In a rare public rebuke, US President Joe Biden called India’s stance “somewhat shaky” as in comparison with the opposite two members of the so-called Quad, Japan and Australia.In her Raisina speech, Ursula von der Leyen avoided direct criticism but evoked the horrors of the Bucha massacre to induce “all members of the international community” to support the West’s diplomatic efforts.
“The end result of Putin’s war won’t only determine the longer term of Europe but additionally deeply affect the Indo-Pacific region and the remaining of the world,” von der Leyen said. “For the Indo-Pacific it’s as necessary as for Europe that borders are respected.
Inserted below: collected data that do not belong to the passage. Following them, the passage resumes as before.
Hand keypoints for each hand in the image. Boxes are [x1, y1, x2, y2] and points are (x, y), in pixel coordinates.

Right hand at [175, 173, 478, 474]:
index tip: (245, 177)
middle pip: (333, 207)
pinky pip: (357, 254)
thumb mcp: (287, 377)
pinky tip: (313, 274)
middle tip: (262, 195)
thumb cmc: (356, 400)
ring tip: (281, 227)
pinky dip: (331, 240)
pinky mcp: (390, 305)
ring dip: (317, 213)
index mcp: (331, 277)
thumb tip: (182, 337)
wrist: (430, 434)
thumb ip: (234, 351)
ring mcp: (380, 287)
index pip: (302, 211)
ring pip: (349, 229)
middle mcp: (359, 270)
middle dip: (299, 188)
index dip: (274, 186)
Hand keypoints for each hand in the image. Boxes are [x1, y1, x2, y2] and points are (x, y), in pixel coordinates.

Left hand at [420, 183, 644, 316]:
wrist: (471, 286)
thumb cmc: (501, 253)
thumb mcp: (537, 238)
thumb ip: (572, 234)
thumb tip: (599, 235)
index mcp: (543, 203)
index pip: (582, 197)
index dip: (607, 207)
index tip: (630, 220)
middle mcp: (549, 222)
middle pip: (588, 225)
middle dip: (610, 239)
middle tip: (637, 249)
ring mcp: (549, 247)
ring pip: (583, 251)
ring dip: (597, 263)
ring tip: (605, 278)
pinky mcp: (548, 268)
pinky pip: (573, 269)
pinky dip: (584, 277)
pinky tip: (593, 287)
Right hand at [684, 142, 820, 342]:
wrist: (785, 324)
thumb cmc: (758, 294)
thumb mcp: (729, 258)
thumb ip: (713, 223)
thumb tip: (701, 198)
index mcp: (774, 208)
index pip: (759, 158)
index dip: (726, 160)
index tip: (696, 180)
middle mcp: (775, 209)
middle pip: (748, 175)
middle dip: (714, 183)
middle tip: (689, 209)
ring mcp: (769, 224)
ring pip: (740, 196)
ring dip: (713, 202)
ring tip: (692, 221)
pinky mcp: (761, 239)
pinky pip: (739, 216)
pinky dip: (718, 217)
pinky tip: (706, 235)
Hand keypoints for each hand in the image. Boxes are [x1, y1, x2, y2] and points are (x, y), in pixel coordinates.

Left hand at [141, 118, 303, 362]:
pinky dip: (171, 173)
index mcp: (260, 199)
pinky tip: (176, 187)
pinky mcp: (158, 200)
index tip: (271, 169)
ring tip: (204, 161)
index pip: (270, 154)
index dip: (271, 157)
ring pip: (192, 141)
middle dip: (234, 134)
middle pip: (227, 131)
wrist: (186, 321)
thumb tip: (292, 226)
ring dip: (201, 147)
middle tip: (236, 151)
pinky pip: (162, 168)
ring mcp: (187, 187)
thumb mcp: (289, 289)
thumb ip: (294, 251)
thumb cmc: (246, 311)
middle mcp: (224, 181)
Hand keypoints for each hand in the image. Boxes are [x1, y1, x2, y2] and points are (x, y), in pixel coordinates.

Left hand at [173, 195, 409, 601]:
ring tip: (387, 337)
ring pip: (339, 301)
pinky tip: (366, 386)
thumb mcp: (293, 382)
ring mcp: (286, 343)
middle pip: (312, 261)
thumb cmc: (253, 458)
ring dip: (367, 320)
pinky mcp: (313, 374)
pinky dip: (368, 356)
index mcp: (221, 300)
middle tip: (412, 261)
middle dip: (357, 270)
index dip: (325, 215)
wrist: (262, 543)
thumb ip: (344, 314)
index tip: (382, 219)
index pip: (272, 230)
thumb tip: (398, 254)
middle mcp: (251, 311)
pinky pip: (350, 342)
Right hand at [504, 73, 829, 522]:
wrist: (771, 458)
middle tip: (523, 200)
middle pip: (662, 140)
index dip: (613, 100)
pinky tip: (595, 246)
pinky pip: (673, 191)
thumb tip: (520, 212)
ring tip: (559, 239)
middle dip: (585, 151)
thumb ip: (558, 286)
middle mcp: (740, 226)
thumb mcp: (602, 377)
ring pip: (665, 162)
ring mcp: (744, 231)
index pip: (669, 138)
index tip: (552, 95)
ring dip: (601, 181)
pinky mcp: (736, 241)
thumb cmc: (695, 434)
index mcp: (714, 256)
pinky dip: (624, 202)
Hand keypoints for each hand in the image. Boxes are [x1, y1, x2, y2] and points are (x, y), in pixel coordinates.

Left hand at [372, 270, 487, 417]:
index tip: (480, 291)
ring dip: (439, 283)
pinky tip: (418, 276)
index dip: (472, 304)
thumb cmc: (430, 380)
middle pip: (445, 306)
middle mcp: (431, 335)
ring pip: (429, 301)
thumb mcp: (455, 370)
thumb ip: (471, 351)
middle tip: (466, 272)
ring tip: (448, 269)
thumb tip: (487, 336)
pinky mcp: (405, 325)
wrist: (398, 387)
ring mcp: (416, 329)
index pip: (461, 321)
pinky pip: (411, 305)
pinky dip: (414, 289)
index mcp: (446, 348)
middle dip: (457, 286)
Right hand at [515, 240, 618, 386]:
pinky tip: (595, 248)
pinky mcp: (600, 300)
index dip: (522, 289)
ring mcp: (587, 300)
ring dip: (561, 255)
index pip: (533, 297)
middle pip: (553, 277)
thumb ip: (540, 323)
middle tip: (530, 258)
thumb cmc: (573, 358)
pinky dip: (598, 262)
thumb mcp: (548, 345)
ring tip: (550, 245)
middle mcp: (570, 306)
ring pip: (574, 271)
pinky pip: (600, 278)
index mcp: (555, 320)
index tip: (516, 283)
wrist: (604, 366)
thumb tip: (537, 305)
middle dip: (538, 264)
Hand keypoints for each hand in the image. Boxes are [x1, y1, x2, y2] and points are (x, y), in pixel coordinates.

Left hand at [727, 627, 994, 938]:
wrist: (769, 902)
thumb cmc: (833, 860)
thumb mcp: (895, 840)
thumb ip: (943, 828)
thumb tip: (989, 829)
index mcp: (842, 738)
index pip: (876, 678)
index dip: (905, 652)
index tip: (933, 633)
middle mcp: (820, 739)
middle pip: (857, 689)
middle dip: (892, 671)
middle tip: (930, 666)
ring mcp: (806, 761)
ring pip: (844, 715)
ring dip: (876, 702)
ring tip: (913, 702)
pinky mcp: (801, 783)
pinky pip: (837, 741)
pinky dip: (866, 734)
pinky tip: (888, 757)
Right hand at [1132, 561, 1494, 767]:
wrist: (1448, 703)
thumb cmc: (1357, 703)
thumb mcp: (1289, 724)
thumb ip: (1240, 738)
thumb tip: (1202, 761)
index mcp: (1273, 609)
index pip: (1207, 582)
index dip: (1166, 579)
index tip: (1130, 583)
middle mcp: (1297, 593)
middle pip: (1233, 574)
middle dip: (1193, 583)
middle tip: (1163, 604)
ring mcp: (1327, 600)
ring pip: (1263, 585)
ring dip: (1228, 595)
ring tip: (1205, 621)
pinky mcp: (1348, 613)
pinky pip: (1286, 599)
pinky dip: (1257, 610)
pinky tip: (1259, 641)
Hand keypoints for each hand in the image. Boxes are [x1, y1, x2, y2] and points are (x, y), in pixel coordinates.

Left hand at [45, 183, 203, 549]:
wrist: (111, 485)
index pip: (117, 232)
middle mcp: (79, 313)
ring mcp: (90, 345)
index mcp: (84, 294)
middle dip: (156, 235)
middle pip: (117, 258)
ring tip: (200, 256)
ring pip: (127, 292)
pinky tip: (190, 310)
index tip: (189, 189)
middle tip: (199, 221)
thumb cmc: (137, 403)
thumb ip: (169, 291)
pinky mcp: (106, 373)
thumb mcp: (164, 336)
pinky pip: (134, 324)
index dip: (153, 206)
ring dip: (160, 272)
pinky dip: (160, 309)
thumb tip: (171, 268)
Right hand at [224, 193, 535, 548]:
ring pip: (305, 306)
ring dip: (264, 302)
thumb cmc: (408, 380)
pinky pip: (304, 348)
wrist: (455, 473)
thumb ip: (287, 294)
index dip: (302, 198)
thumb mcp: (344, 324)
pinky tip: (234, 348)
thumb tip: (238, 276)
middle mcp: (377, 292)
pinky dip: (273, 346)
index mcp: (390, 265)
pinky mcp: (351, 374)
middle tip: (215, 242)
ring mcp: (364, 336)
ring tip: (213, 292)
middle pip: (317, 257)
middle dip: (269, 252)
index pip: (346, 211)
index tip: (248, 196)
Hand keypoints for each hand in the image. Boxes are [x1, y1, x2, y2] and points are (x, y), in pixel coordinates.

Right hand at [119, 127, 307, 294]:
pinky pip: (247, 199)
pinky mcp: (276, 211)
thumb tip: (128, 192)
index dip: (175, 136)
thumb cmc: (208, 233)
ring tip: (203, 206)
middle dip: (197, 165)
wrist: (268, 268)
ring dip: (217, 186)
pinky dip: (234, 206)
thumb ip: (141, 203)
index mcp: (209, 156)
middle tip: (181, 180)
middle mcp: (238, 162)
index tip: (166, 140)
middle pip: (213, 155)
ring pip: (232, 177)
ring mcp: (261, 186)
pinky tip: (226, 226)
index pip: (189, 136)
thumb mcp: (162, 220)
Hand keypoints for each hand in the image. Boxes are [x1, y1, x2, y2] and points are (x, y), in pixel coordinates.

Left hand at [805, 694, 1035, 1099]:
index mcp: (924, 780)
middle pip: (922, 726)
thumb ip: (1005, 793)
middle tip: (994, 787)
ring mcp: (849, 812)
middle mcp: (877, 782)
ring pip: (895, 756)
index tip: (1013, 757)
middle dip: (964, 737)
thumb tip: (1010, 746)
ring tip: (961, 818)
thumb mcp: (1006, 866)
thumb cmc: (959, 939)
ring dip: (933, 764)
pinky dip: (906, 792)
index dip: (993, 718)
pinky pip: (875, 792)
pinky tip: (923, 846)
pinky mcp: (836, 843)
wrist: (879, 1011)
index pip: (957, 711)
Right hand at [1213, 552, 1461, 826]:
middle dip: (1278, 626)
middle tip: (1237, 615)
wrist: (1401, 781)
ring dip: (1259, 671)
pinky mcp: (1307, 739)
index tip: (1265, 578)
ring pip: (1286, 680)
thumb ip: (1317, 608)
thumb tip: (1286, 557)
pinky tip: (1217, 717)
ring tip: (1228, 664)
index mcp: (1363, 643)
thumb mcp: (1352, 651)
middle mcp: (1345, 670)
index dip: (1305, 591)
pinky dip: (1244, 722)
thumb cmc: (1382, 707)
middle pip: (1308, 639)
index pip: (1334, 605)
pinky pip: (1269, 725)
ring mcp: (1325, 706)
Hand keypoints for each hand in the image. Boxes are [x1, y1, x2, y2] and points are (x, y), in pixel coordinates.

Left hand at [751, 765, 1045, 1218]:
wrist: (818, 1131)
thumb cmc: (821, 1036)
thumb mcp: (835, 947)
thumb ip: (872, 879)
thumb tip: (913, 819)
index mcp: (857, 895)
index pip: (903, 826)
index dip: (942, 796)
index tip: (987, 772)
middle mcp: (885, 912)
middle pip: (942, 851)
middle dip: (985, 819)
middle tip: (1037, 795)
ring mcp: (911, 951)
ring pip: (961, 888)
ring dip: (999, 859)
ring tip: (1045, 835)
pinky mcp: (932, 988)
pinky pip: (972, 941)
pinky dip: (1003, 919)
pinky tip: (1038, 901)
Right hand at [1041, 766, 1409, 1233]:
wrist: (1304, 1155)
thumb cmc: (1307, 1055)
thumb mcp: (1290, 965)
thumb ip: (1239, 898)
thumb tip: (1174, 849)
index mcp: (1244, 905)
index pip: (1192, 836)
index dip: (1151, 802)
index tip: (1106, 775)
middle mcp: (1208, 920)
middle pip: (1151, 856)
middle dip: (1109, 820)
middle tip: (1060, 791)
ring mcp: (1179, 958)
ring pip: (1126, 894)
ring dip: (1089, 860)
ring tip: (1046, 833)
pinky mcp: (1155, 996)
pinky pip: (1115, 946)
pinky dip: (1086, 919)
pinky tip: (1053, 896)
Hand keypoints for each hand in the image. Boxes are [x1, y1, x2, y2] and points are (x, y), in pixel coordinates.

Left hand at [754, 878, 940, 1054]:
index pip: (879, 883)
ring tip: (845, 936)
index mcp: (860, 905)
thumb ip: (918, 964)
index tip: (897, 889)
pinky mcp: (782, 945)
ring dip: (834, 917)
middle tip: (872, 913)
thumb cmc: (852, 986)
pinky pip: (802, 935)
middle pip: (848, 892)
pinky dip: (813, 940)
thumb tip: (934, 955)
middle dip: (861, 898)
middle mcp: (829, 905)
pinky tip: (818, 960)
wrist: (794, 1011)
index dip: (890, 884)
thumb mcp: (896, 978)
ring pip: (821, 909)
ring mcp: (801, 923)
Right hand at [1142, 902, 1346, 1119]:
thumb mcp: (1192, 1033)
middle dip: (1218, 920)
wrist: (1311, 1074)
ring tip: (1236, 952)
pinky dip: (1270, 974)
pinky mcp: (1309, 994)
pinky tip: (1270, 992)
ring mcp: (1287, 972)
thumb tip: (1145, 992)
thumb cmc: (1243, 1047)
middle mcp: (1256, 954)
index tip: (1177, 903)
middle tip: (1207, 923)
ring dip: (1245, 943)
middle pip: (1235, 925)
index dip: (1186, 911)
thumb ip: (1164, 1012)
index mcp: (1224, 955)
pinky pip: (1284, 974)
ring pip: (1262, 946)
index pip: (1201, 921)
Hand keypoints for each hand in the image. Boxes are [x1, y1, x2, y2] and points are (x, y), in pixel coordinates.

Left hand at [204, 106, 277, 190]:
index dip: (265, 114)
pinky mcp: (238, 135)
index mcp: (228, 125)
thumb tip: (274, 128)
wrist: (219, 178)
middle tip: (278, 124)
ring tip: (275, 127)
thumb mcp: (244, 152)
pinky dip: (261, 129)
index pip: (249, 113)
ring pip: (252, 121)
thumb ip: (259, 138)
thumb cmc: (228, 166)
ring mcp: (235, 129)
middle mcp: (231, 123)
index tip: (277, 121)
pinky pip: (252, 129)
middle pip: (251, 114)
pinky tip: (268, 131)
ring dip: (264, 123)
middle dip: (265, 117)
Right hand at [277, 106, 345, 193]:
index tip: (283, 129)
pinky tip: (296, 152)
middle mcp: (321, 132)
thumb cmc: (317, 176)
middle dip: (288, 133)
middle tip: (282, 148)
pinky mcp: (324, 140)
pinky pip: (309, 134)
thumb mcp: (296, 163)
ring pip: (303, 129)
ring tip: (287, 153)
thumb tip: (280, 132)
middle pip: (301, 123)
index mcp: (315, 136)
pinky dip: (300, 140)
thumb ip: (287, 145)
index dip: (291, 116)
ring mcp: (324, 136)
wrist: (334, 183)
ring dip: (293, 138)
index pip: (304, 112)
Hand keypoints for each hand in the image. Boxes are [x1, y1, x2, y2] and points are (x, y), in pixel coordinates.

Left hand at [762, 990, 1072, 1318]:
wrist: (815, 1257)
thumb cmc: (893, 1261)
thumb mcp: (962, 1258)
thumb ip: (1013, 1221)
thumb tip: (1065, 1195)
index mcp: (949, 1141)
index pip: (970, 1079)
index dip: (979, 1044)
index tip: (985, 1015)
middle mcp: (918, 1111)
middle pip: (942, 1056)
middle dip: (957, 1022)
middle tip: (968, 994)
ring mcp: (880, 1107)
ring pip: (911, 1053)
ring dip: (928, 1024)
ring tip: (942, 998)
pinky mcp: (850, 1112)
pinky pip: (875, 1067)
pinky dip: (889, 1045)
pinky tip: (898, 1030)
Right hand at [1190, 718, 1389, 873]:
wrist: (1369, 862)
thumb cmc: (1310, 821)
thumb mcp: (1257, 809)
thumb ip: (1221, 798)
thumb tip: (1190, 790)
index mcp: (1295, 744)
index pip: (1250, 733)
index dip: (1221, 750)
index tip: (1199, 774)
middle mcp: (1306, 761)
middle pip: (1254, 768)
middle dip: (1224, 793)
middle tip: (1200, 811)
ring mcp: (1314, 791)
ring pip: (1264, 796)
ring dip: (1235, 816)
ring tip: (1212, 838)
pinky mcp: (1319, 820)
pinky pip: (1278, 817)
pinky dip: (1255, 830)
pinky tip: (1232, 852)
And that spheres of influence are rejected.”
India’s balancing act, experts say, responds to the country’s inherent suspicion to anything that appears to resemble Western imperialismand a fixation to take care of a non-aligned and independent foreign policy whose important purpose is to serve the federal government’s domestic agenda and make sure the nations’ prosperity.
As an alternative of embracing the us-versus-them mentality that usually makes it way into Washington’s pondering, Recent Delhi has opted for a more inclusive, growth-driven approach to foster ties with a terrific host of nations that, in some instances, could also be hostile towards one another.
Maintaining healthy links with Russia is a very important piece of an even bigger geopolitical puzzle that also includes China and Pakistan, two neighbours which were involved in border skirmishes with India.
These military tensions weight heavily on India-Russia relations: Russia is India’s largest supplier of major arms, accounting for over 46% of all of the weapons Recent Delhi bought between 2017 and 2021, down from 69% in the course of the 2012-16 period.
Overall, India is the world’s largest buyer of arms: the country purchases about 11% of all traded weapons world wide, in line with a latest report by the Stockholm International Peace Research Institute (SIPRI).
“For India, it is sort of crucial to balance its relationship with the West – the US and Europe – by which it has invested rather a lot in recent times,” Dr. Garima Mohan, a fellow within the Asia program of the German Marshall Fund, told Euronews.
“Its partnership with Russia is at this point a really one-note relationship focused largely on military and defence equipment for which India is critically depending on Russia, due to this fact it cannot afford to completely alienate the country. It is a difficult balancing act for the Indian government.”
India’s noncommittal position on the war should not be seen as “antagonistic” or “opposed” to the Western united front, Mohan said, noting the Modi government has provided humanitarian aid to Ukraine via Poland.
But in a move set to further exacerbate the West’s frustration, Indian firms have begun to ramp up purchases of Russian oil after Moscow offered a reduction of $35 per barrel. In line with an estimation released by Reuters, India has bought no less than 40 million barrels because the start of the Ukraine war – greater than twice as much because it bought in the entire of 2021.
The country “is attempting to preserve whatever remnants of leverage Recent Delhi has with Moscow, with the complete understanding that the China-Russia relationship is changing,” Mohan said.
“India also desires to play the role of a responsible actor globally. So it is going to be mindful of the relation and the trading it does with Russia and, after all, the impact of sanctions.”